Count the lines below containing "linejoin". Number only.

*** Block opens ***

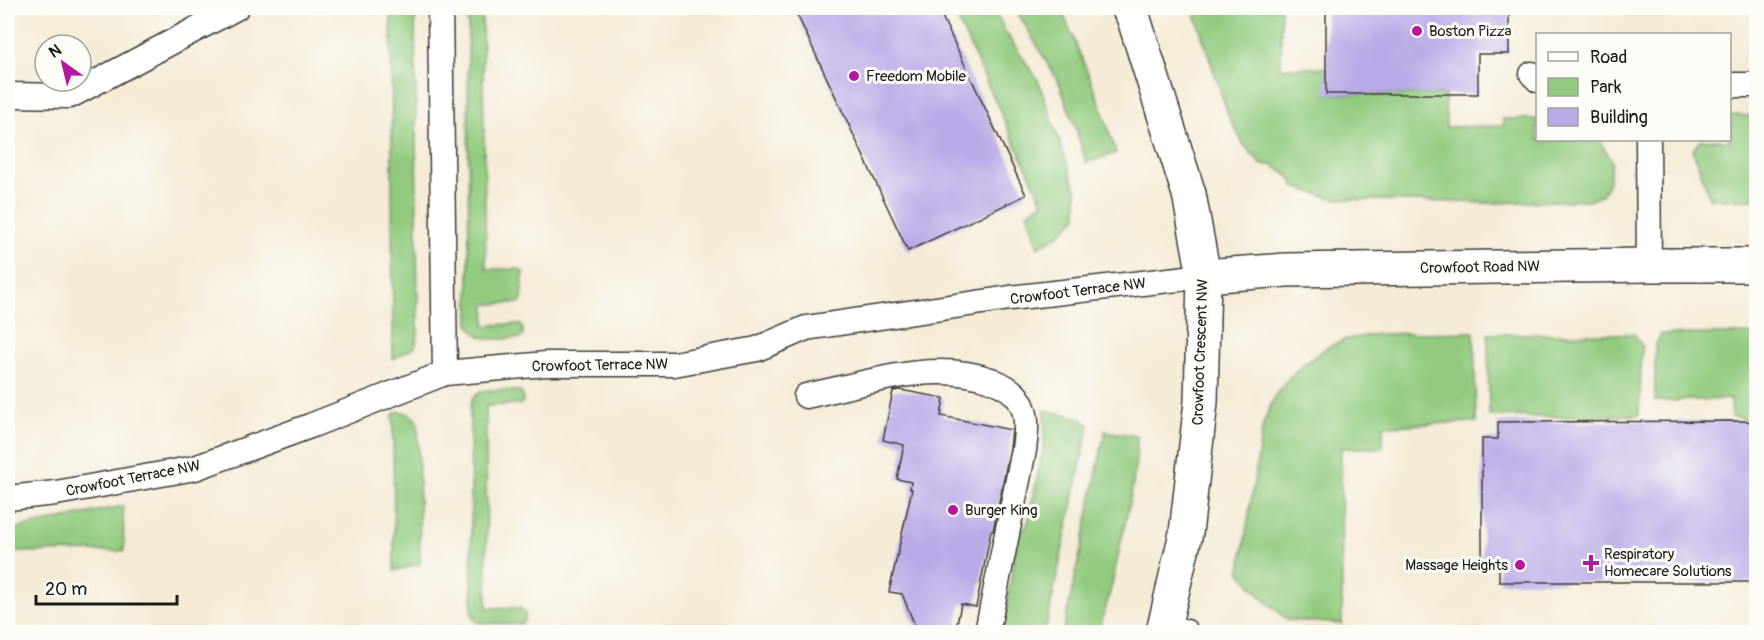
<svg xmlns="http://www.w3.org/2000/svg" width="1764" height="640" font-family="Pangolin,sans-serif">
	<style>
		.green { fill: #92cb7f; stroke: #57744e; stroke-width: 1.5 }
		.building { fill: #b9a9e7 }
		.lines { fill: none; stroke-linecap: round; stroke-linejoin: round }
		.service-casing { stroke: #3d3b38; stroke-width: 27 }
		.tertiary-casing { stroke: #3d3b38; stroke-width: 36 }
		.service { stroke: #fff; stroke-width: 24 }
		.tertiary { stroke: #fff; stroke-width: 33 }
		.poi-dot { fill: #b5179e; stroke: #fdfcf7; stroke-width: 2 }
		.labels { text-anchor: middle; stroke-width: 6; stroke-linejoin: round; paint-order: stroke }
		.poi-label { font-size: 15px; fill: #1c1c1c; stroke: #fdfcf7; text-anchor: start }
		.street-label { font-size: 15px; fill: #1c1c1c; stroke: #fdfcf7 }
	</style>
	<rect width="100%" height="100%" fill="#fdfcf7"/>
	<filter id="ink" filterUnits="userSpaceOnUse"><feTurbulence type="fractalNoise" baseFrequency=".0167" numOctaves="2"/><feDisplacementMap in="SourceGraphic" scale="12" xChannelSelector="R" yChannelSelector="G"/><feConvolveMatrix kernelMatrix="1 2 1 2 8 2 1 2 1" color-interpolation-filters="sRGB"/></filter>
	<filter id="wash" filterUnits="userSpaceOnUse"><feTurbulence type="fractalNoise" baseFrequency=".008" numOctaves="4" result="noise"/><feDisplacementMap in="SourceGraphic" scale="24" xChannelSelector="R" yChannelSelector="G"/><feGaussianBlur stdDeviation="1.35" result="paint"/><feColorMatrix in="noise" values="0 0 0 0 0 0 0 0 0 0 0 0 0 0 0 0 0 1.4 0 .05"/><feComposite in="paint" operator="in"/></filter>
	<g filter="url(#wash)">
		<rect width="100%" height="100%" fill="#f5ebd6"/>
		<g class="green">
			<polygon points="391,8 415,8 418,335 415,347 393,359"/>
			<path d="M 468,8 L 482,8 L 486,269 L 518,269 L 523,272 L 522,301 L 518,303 L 486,304 L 485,325 L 520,324 L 523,329 L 523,336 L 520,338 C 500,338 479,346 469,323 Z"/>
			<polygon points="952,8 994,8 1004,30 1038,80 1077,192 1077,217 1057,237 1038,247 1027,213 1043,203"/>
			<polygon points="1015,8 1061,8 1098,98 1116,153 1086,163 1077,131 1059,83"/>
			<polygon points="1193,8 1281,8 1281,68 1326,68 1327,94 1445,94 1446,127 1503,126 1503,119 1537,119 1538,140 1599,140 1612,161 1609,182 1602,195 1591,200 1492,203 1335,199 1294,187 1293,180 1273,165 1262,165 1244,145 1229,117"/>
			<polygon points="1730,115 1756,116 1756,199 1710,199 1693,150 1700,140 1730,140"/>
			<polygon points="1474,332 1476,422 1383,426 1383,448 1341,448 1342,624 1288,620 1260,596 1240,571 1263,424 1275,396 1287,380 1304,364 1326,348 1347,339 1378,334"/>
			<polygon points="1488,334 1634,334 1642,346 1639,415 1564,417 1489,416"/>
			<polygon points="1661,334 1756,334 1756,422 1742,422 1742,417 1732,417 1731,399 1655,401 1655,346"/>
			<path d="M 488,390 L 520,391 L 523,395 L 523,402 L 520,404 L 486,406 L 487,608 L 520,608 L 525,613 L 525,620 L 521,624 L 479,623 L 474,619 L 472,612 L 470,405 C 473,396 478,392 488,390 Z"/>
			<polygon points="1045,410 1077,417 1089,425 1045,632 1002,632 1018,537 1028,523 1044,444"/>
			<path d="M 398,412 C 408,412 415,415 418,425 L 420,564 L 394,571 L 393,414 Z"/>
			<path d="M 1105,431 L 1137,436 C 1137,474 1128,510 1120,547 C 1114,576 1108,604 1098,632 L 1063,632 L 1087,522 Z"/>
			<polygon points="123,506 124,551 8,552 8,530"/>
		</g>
		<g id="blocks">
			<g class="building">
				<polygon points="794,8 938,8 1026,195 908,251"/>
				<polygon points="1326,8 1509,8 1509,54 1478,54 1478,94 1326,94"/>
				<polygon points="900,390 944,398 941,416 1012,430 1010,448 993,531 991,531 976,607 961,604 955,633 918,633 902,594 889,592 912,489 910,489 911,482 897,479 904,445 883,440 893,391"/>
				<polygon points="1742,421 1756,422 1756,582 1499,582 1499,565 1482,565 1482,439 1498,439 1498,422"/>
			</g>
		</g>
	</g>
	<g filter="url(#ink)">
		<use href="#blocks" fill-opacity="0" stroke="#3d3b38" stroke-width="1.5"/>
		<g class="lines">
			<g class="service-casing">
				<g id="service">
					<polyline points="440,8 445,373"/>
					<polyline points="1532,74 1538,80"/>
					<polyline points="1730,85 1756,85"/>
					<polyline points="8,95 70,96 236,8"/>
					<polyline points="1648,140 1649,265"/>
					<path d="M 806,396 C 865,384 932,359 991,380 C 1001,384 1015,391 1020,401 C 1029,416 1026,433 1024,450 L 987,632"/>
					<polyline points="8,498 56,493 195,468 310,426 445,373 546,364 674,364 757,349 806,328 1010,298 1204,276"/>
					<polyline points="1165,627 1186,632"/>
				</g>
			</g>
			<g class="tertiary-casing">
				<g id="tertiary">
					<polyline points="1128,8 1133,16 1189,194 1204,276 1201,402 1186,533 1163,632"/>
					<polyline points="1204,276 1286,270 1649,265 1756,265"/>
				</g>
			</g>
			<use href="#service" class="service"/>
			<use href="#tertiary" class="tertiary"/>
		</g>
	</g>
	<g class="poi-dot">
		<circle cx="1417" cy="31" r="6"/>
		<circle cx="854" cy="76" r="6"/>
		<circle cx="953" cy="510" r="6"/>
		<path d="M1588 554h6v6h6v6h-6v6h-6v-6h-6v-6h6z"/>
		<circle cx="1520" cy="565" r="6"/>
	</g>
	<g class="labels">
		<g class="poi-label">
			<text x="1429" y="36">Boston Pizza</text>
			<text x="866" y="81">Freedom Mobile</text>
			<text x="965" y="515">Burger King</text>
			<text x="1604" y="559">Respiratory<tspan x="1604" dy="17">Homecare Solutions</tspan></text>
			<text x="1508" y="570" text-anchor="end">Massage Heights</text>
		</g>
		<g class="street-label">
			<text transform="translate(1480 267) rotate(-1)" y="5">Crowfoot Road NW</text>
			<text transform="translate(1078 291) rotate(-7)" y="5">Crowfoot Terrace NW</text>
			<text transform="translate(1200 352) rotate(-88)" y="5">Crowfoot Crescent NW</text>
			<text transform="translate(600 365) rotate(-1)" y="5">Crowfoot Terrace NW</text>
			<text transform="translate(133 478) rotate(-11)" y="5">Crowfoot Terrace NW</text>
		</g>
	</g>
	<rect width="1764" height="640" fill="none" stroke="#fdfcf7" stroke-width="30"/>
	<rect x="1536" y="33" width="195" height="108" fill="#fdfcf7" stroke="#a3a29f" stroke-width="1.5"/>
	<rect x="1548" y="52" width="30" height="9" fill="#ffffff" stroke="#a3a29f" stroke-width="1.5"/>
	<text x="1590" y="63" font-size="18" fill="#1c1c1c">Road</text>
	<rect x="1548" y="78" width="30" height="18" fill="#92cb7f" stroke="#a3a29f" stroke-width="1.5"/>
	<text x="1590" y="93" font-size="18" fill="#1c1c1c">Park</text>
	<rect x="1548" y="108" width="30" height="18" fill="#b9a9e7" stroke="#a3a29f" stroke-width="1.5"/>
	<text x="1590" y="123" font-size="18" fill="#1c1c1c">Building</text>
	<g transform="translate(63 63) rotate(326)"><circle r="28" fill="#fdfcf7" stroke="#a3a29f" stroke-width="1.5"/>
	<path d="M0-4.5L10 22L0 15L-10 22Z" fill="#b5179e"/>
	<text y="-9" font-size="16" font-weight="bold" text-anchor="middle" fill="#1c1c1c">N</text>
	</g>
	<path d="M36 595v9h141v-9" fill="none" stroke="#1c1c1c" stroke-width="3"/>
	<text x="45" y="595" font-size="18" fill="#1c1c1c" stroke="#fdfcf7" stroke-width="4.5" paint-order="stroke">20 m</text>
</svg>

*** Block closes ***

# Exercise answer
2